Texte intégral
COUR D'APPEL DE NANCY
Chambre de l'Exécution - JEX
RG n° N° RG 22/02607 - N° Portalis DBVR-V-B7G-FCPG
du 27 mars 2023
O R D O N N A N C E
n° /2023
Nous, Fabienne GIRARDOT, conseiller, délégué du président de la chambre de l'exécution à la Cour d'Appel de NANCY, assisté de Christelle CLABAUX-DUWIQUET, greffier,
Vu l'affaire en instance d'appel inscrite au répertoire général sous le numéro N° RG 22/02607 - N° Portalis DBVR-V-B7G-FCPG ;
APPELANTS / DEFENDEURS A L'INCIDENT :
Monsieur [S] [J]
né le [Date naissance 2] 1972 à [Localité 13] (Sénégal), domicilié chez Monsieur [R] [Adresse 4]
[Localité 9]
Représenté par Me Barbara VASSEUR de la SCP VASSEUR PETIT, avocat au barreau de NANCY
Madame [N] [J] née [X]
née le [Date naissance 6] 1973 à [Localité 13] (Sénégal), domiciliée chez Monsieur [R] [Adresse 4]
[Localité 9]
Représenté par Me Barbara VASSEUR de la SCP VASSEUR PETIT, avocat au barreau de NANCY
INTIMES / DEMANDEURS A L'INCIDENT :
S.A. CREDIT FONCIER DE FRANCE
société anonyme au capital de 1 331 400 718,80 €, immatriculée au RCS de PARIS sous le n° 542029848, dont le siège social est [Adresse 5], prise en la personne de son représentant légal domicilié en cette qualité audit siège
Représentée par Me Corinne AUBRUN-FRANCOIS de la SCP AUBRUN-FRANCOIS AUBRY, avocat au barreau de NANCY
Représentée par Me Corinne AUBRUN-FRANCOIS de la SCP AUBRUN-FRANCOIS AUBRY, avocat au barreau de NANCY
Monsieur [Y] [G]
né le [Date naissance 7] 1979 à [Localité 15] (88) [Adresse 3]
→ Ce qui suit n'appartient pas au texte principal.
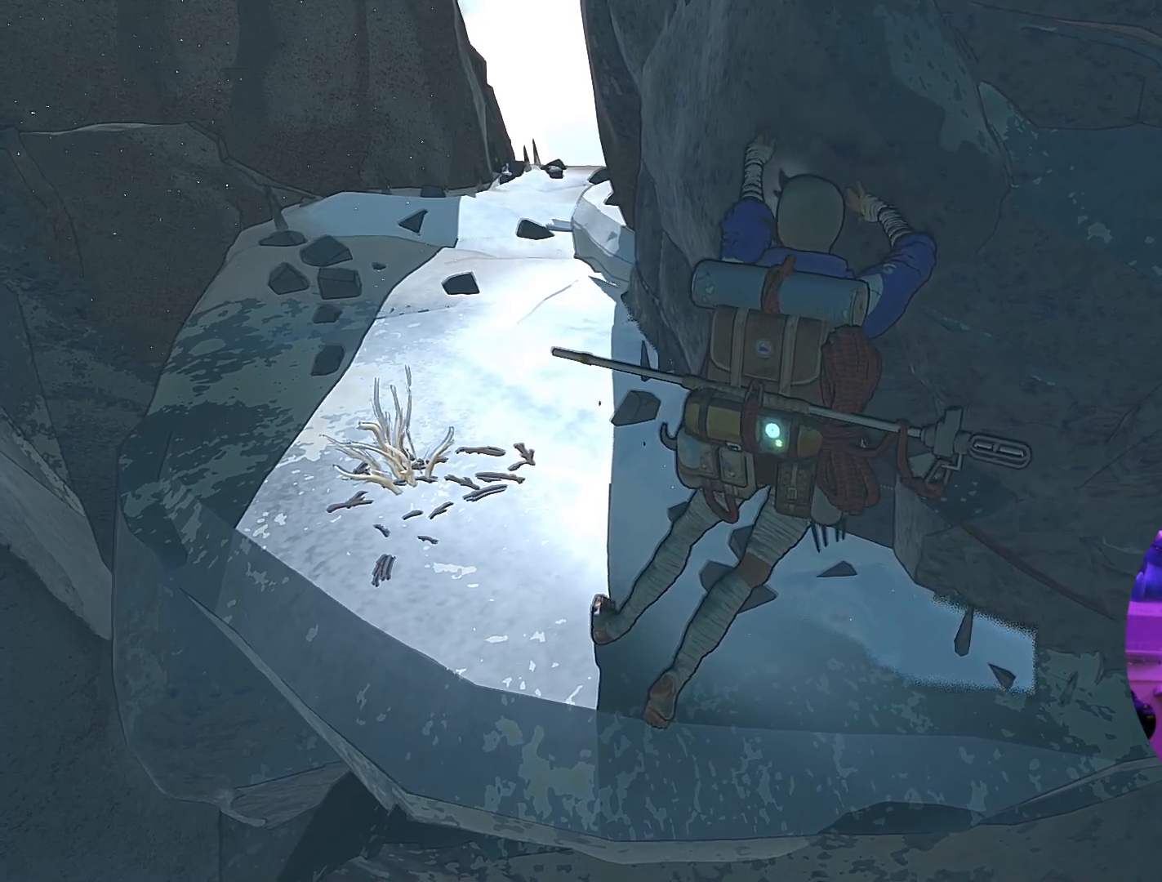
{"buttons": ["R1"], "left_stick": "center", "right_stick": "center", "events": [[183, "R1", "down"], [267, "left_stick", "center"]]}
Représenté par Me Violaine LAGARRIGUE de la SELARL LEINSTER WISNIEWSKI MOUTON LAGARRIGUE, avocat au barreau de NANCY et plaidant par Me MOUTON, avocat au barreau de NANCY
Madame [O] [G] née [C]
née le [Date naissance 10] 1978 à [Localité 12], domiciliée [Adresse 3]
[Localité 8]
Représentée par Me Violaine LAGARRIGUE de la SELARL LEINSTER WISNIEWSKI MOUTON LAGARRIGUE, avocat au barreau de NANCY et plaidant par Me MOUTON, avocat au barreau de NANCY
EN PRESENCE DE :
La société AIR FLOW en vertu d'une inscription d'hypothèque conventionnelle régularisée à l'encontre des époux [J]-[X] prise au Service de la Publicité Foncière de la Direction Générale des Finances Publiques de NANCY le 08/02/2016 n° 5404P01 Volume 2016V n° 689 ayant effet jusqu'au 01/12/2021 soit au domicile élu en l'Etude de Maître [B] [M], notaire associé de la SCP [Adresse 11] NOTAIRES à [Adresse 1], créancier inscrit
Représentée par Me Frédéric VERRA de la SCP ANNIE SCHAF-CODOGNET ET FRÉDÉRIC VERRA, avocat au barreau de NANCY
Avons, après avoir entendu à l'audience du 20 février 2023 les avocats des parties en leurs plaidoiries, mis l'affaire en délibéré pour l'ordonnance être rendue le 27 mars 2023.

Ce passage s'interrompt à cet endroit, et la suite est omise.